WHAT THE TASK ASKS:
How many lines in the items below contain the word "number"? Reply with the count alone.

DATA ENTRIES:
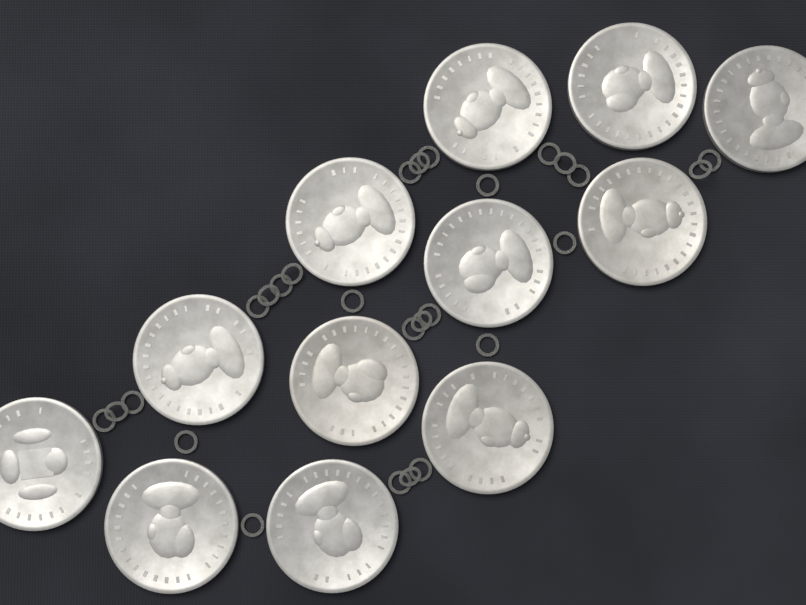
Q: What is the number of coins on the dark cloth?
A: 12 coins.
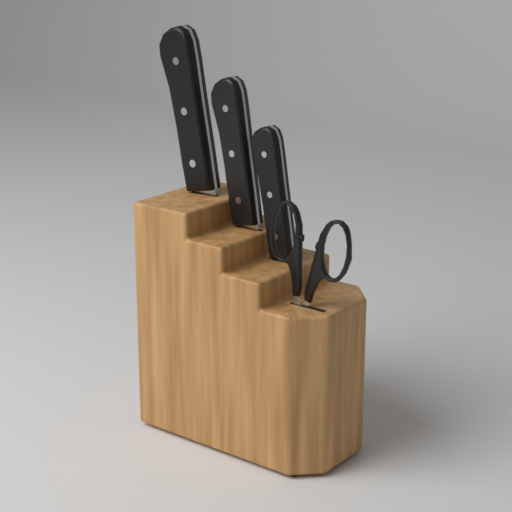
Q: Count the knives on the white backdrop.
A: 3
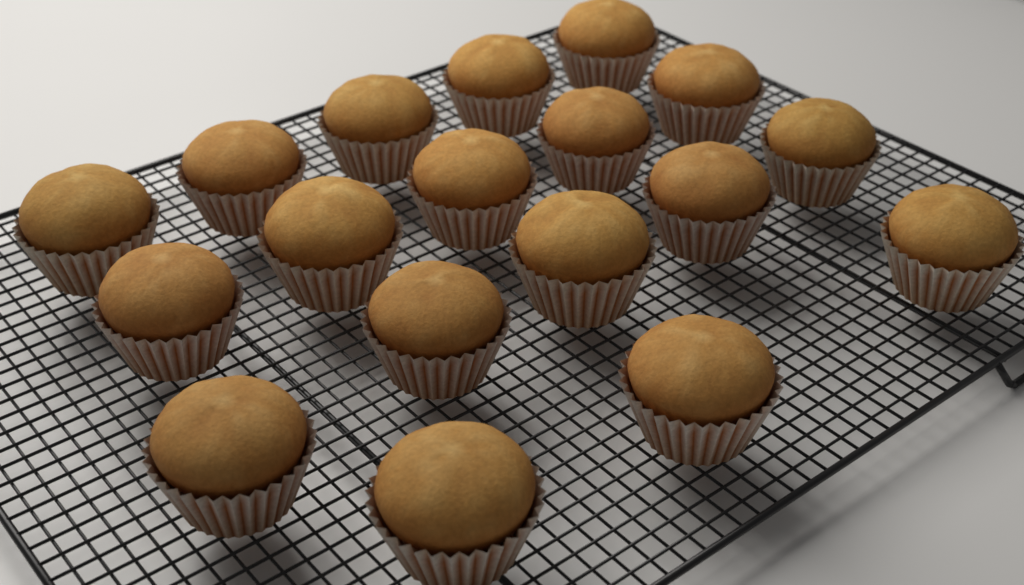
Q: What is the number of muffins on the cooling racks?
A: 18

* * *

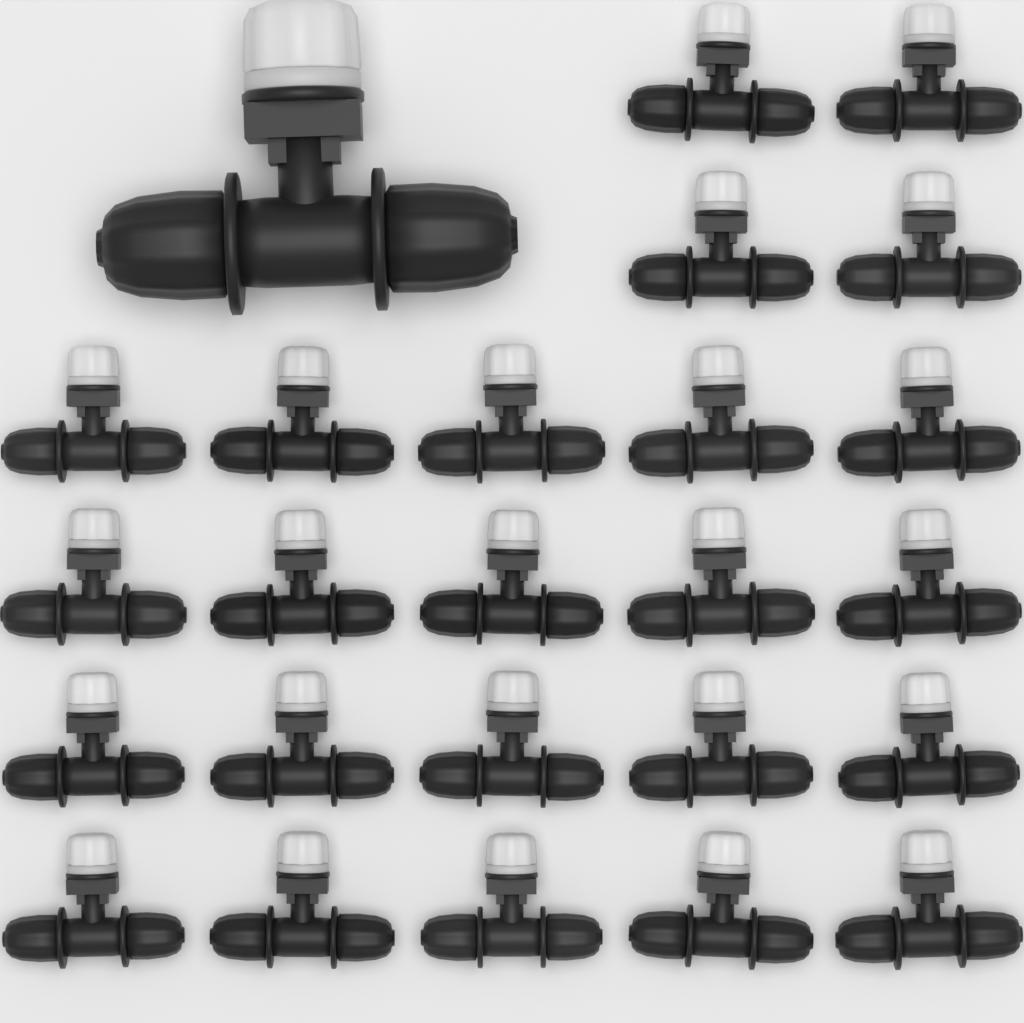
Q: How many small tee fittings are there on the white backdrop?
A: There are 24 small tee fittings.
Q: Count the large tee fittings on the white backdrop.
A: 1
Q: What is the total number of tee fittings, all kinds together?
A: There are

...

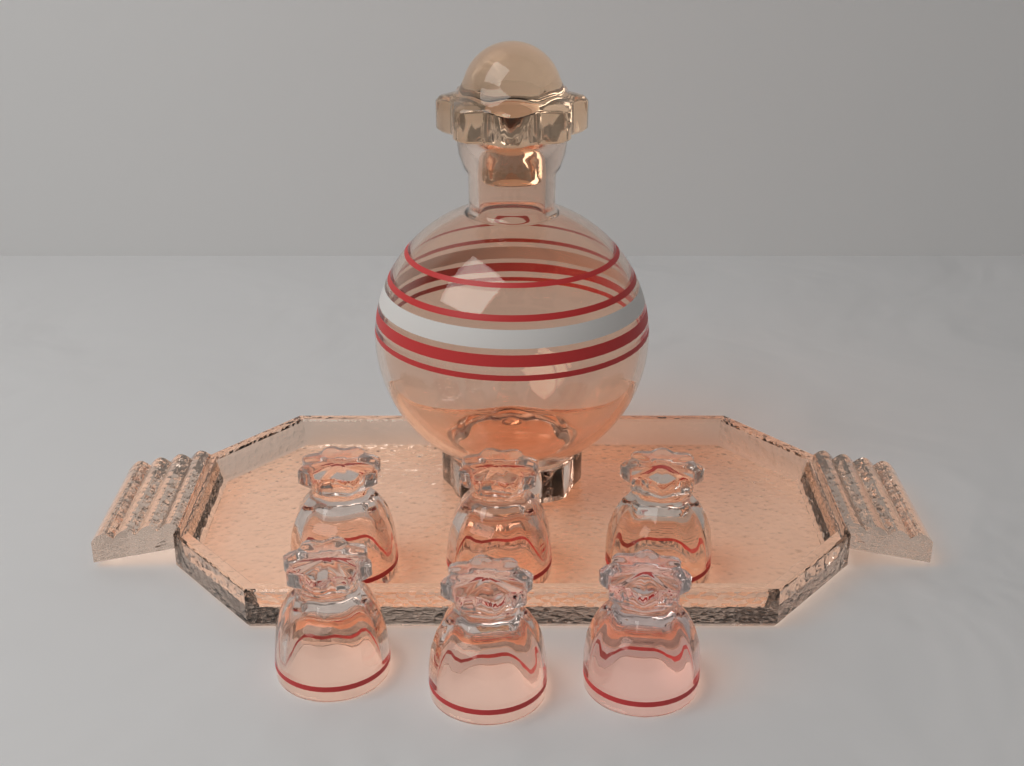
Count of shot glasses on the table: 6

EXPECTED OUTPUT:
3